I'm a former Army guy who believes success comes through hard work, honesty, optimism, and perseverance. I believe seeing yourself as a victim creates a self-fulfilling prophecy. I believe in God. I'm a USC Trojan with an MA in Political Science from American University.

8 comments

  1. the five senses simply distort what we are experiencing (or believe we are experiencing) leaving one trapped in what amounts to a virtual reality matrix.

    1. Jim, this might spoil your day: Adam is a lib, and I think he’s an atheist.

      Sorry, brotha!

      Side note: He usually writes a good column for Wired every month.

  2. “The person who can observe reality from a higher level of consciousness does not care about celebrities and video games, gossip and politics. The person who is in tune with his oneness with the universe and cognizant of his own higher being is not easily pitted against his fellow man. He can not be exploited by politicians. He thinks for himself and follows the path his heart instructs him to follow.”

    I love it! I ofter try to get people to learn to look past the media and to consider things from a larger perspective. From simple tests I have found that many people do not even vote based on policies they tend to vote based on things such as loyalty and charisma.
    On a personal note I cannot stand all of the movie star input, why should I care what they think? I don’t. I think at some level they think that they are smarter than everyone else which I bet is incorrect.

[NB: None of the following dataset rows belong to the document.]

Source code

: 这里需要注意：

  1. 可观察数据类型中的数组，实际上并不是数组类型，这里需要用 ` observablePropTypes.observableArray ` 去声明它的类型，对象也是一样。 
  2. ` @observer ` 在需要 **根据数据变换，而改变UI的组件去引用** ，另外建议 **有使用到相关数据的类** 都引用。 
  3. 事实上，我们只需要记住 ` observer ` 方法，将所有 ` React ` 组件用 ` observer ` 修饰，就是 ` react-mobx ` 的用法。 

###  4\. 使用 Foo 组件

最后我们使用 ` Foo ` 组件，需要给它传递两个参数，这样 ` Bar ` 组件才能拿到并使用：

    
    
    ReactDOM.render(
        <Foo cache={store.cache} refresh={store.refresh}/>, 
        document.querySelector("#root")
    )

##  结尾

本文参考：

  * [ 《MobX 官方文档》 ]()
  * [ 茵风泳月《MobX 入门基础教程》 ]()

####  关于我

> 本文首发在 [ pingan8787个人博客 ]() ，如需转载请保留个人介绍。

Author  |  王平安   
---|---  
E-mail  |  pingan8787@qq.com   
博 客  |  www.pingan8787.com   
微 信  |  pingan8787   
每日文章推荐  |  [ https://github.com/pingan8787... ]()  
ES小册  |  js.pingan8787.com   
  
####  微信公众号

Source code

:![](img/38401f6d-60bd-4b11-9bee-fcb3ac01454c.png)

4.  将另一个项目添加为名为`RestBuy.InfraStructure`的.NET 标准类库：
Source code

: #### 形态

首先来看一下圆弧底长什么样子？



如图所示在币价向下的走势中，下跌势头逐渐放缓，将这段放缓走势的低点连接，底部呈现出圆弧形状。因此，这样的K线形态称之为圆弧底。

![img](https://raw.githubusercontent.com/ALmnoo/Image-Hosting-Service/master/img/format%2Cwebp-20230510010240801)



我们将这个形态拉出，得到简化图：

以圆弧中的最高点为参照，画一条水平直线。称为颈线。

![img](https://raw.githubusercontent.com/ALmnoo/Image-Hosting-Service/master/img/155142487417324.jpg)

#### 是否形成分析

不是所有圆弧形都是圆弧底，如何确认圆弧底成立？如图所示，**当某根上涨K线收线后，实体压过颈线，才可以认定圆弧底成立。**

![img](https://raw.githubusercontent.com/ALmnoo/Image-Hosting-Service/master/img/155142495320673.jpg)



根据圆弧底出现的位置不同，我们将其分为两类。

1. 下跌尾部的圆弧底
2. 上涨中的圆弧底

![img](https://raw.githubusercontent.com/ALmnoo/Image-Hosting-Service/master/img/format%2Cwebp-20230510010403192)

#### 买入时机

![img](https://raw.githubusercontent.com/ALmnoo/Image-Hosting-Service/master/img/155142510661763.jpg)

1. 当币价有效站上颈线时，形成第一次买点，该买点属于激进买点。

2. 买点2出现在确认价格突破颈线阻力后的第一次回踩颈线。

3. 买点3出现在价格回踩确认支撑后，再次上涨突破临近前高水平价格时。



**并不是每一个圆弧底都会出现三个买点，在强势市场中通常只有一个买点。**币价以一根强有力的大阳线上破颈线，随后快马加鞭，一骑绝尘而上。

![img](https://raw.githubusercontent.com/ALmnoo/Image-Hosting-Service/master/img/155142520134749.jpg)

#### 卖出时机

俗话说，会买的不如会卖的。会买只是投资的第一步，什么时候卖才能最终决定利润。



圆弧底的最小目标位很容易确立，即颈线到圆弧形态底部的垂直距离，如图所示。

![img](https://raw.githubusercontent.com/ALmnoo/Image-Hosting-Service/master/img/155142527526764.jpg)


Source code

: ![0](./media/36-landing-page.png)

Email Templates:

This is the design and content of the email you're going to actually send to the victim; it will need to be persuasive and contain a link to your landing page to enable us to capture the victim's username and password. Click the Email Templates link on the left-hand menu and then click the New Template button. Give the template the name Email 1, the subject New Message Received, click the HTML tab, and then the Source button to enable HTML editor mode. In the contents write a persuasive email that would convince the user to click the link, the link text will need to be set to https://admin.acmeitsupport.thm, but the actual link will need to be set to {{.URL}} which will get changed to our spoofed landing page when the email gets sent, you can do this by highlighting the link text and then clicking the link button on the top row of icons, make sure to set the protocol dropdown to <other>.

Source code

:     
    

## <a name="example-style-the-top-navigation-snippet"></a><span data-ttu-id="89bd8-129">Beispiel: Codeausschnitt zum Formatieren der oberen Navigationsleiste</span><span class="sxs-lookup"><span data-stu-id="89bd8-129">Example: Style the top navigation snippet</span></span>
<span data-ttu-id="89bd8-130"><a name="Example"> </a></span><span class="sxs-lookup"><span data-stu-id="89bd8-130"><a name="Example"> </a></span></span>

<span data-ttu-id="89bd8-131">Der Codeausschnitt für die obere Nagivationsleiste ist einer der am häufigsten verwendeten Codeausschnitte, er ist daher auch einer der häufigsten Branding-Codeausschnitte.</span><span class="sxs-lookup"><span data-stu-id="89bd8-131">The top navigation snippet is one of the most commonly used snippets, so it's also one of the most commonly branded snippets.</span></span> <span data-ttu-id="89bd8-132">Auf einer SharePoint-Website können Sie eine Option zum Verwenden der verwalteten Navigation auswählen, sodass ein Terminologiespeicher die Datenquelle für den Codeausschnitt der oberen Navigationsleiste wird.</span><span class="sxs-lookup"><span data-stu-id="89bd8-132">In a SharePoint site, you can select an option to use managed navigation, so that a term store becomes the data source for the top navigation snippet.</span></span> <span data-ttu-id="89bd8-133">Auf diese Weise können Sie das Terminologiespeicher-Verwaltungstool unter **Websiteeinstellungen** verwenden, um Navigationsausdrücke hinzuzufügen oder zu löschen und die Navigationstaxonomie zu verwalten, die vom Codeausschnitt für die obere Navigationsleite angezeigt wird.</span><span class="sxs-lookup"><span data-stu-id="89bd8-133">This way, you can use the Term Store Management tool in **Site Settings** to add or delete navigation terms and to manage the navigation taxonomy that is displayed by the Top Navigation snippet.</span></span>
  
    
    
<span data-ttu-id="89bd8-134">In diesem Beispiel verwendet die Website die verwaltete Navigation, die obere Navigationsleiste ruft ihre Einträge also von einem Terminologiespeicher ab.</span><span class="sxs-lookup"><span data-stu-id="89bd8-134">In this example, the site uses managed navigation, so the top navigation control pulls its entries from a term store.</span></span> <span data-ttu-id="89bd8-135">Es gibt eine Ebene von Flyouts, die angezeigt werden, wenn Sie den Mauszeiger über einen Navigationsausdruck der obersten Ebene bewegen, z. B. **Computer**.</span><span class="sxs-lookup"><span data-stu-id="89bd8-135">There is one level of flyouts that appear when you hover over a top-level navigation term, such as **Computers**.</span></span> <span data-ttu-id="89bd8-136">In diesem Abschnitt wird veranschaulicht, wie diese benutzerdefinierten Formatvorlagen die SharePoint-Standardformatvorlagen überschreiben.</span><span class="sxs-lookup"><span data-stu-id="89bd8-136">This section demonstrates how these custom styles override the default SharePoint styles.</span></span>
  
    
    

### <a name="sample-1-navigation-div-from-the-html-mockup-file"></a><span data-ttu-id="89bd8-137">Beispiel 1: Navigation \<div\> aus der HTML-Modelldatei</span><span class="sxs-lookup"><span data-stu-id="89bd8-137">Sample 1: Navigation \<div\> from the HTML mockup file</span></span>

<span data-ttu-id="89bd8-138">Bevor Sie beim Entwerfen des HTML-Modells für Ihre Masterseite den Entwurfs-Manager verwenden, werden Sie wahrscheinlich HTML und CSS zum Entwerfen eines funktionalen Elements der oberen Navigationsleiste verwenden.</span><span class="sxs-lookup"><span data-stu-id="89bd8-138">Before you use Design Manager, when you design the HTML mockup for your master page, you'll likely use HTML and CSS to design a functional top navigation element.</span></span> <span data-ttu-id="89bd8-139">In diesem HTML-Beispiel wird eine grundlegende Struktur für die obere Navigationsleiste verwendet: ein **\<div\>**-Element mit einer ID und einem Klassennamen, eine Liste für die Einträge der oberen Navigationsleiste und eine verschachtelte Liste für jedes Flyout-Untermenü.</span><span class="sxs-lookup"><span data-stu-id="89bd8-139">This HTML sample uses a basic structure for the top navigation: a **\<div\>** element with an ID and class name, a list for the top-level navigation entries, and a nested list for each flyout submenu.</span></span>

    1. Movie stars and politicians are often surrounded by people who tell them incessantly that they’re geniuses, and it warps their mind. We’ve all heard of the movie star with the strange demands for their trailers (only green M&M’s on hand at all times). Once you start to become addicted to accolades you are in dangerous waters… A little humility goes a long way to cleansing the mind, which allows the individual to think much more clearly.